Mulai kelompok Benjamin, anak-anak Spanyol terbiasa dengan Liga. Untuk propinsi Catalonia saja, mereka memiliki Liga yang untuk tiap kelompok umur punya beberapa divisi. Totalnya bisa terdapat 8 grup, dengan masing-masing 16 tim tiap grup. Di tiap grupnya mereka bermain dalam sistim kompetisi penuh. Promosi dan degradasi terjadi pada pertengahan musim.
Uniknya, dari mulai kelompok Benjamin hingga Cadete, tidak dikenal Juara Spanyol. Karena tim-tim hanya bermain di wilayahnya masing-masing. Baru pada level Juvenile terdapat puncak berupa divisi nasional berstatus semi pro dengan 18 tim yang berkompetisi penuh. Kompetisi Juvenile nasional sudah mirip dengan La Liga yang diisi oleh tim-tim elit seperti FC Barcelona dan Real Madrid.
Format ini menjadi pelajaran bagi kompetisi usia muda di Indonesia. Di kita, kompetisi kelompok umur Pengcab mati suri. Seluruh kompetisi yang ada berusaha mencari Juara Indonesia. Di kelompok usia 11-12 tahun, Piala Danone menghabiskan biaya besar dengan frekuensi pertandingan minim.

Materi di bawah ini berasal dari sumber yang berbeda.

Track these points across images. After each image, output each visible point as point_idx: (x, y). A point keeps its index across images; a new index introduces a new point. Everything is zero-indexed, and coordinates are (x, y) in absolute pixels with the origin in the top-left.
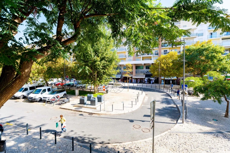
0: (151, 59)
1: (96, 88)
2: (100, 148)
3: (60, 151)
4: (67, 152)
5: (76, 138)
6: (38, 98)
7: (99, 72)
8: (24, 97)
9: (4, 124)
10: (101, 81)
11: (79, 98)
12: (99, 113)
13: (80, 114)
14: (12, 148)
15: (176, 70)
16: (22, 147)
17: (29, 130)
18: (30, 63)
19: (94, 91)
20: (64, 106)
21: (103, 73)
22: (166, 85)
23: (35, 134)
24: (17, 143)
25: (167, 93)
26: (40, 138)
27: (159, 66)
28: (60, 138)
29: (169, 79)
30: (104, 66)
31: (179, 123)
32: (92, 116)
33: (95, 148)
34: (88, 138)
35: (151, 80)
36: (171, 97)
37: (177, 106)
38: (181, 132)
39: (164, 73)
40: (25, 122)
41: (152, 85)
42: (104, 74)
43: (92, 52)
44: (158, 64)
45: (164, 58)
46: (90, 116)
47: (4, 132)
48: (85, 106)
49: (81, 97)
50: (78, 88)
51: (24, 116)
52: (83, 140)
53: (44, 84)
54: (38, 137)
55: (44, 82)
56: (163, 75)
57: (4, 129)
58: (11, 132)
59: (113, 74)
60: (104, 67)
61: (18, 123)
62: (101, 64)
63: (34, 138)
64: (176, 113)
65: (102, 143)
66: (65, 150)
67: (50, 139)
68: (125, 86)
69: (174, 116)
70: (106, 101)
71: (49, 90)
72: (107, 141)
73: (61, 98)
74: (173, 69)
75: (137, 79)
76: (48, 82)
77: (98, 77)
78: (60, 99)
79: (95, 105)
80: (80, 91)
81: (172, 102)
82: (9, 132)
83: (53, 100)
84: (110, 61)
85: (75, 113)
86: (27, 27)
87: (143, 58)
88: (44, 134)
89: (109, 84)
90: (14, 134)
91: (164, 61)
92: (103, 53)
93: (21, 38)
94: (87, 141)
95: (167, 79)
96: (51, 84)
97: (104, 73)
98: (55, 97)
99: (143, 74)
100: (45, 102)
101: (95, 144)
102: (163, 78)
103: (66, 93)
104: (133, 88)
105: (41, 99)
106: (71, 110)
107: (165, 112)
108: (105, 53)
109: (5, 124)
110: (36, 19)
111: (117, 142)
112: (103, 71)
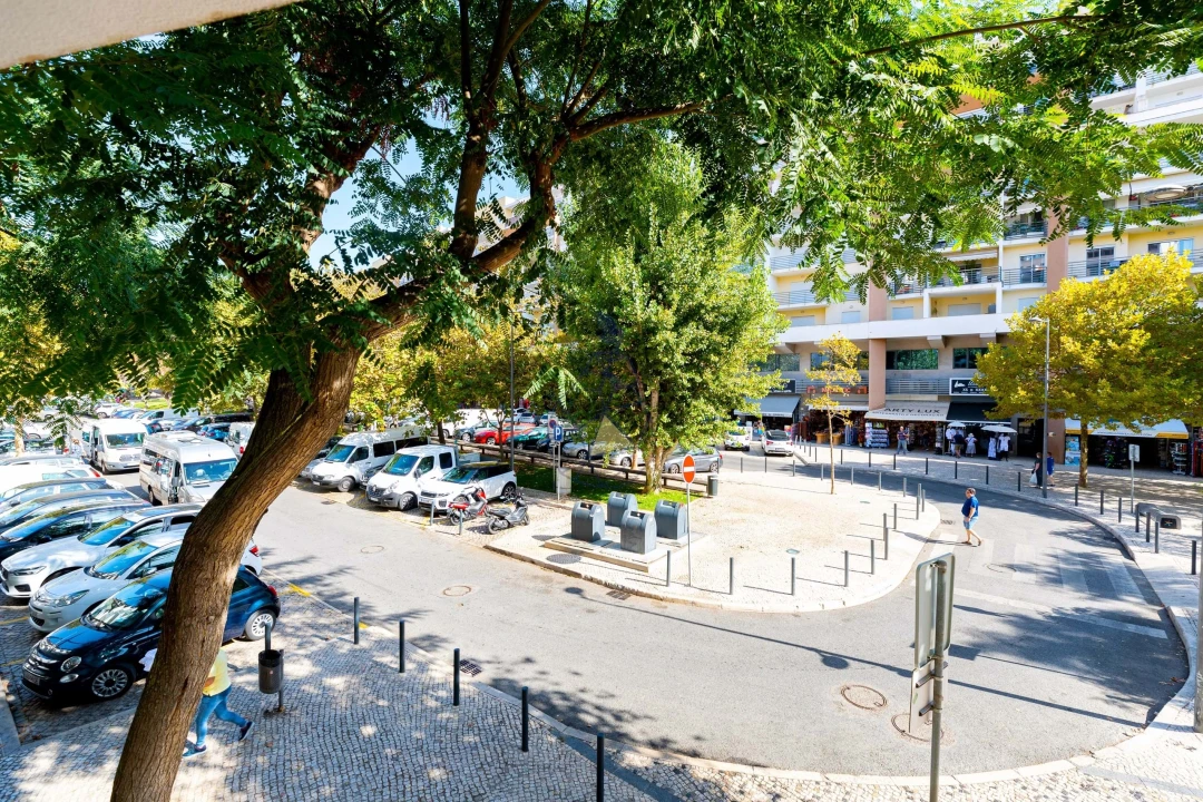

Format yang sama untuk Piala Mennegpora, YAMAHA ataupun MEDCO yang boros biaya dengan jumlah pertandingan minim.
Saya teringat saat membawa tim MEDCO DKI menjalani satu putaran ke Kalimantan. Kesana, kami menghabiskan dana 100 juta. Sungguh mahal untuk harga 3 pertandingan. Alangkah indahnya bila kita bisa meniru Spanyol. Alihkan anggaran Danone, Mennegpora, YAMAHA ataupun MEDCO untuk kompetisi Pengcab. Supaya anak-anak Indonesia tidak sibuk mengejar Juara Indonesia, tetapi sibuk berkompetisi untuk mengejar Juara Asia dan Dunia di level senior nanti.
Attitude for Winning
Faktor terakhir merupakan faktor pamungkas yang menopang keberhasilan Spanyol menguasai sepakbola dunia. ”Kalau Anda ingin menjadi pemenang, terlebih dahulu Anda harus hidup dengan sikap seorang pemenang.” Kalimat yang terkesan hiperbola ini merupakan suatu realita di Spanyol. Sejak dini anak-anak Spanyol telah memiliki sikap seorang pemenang.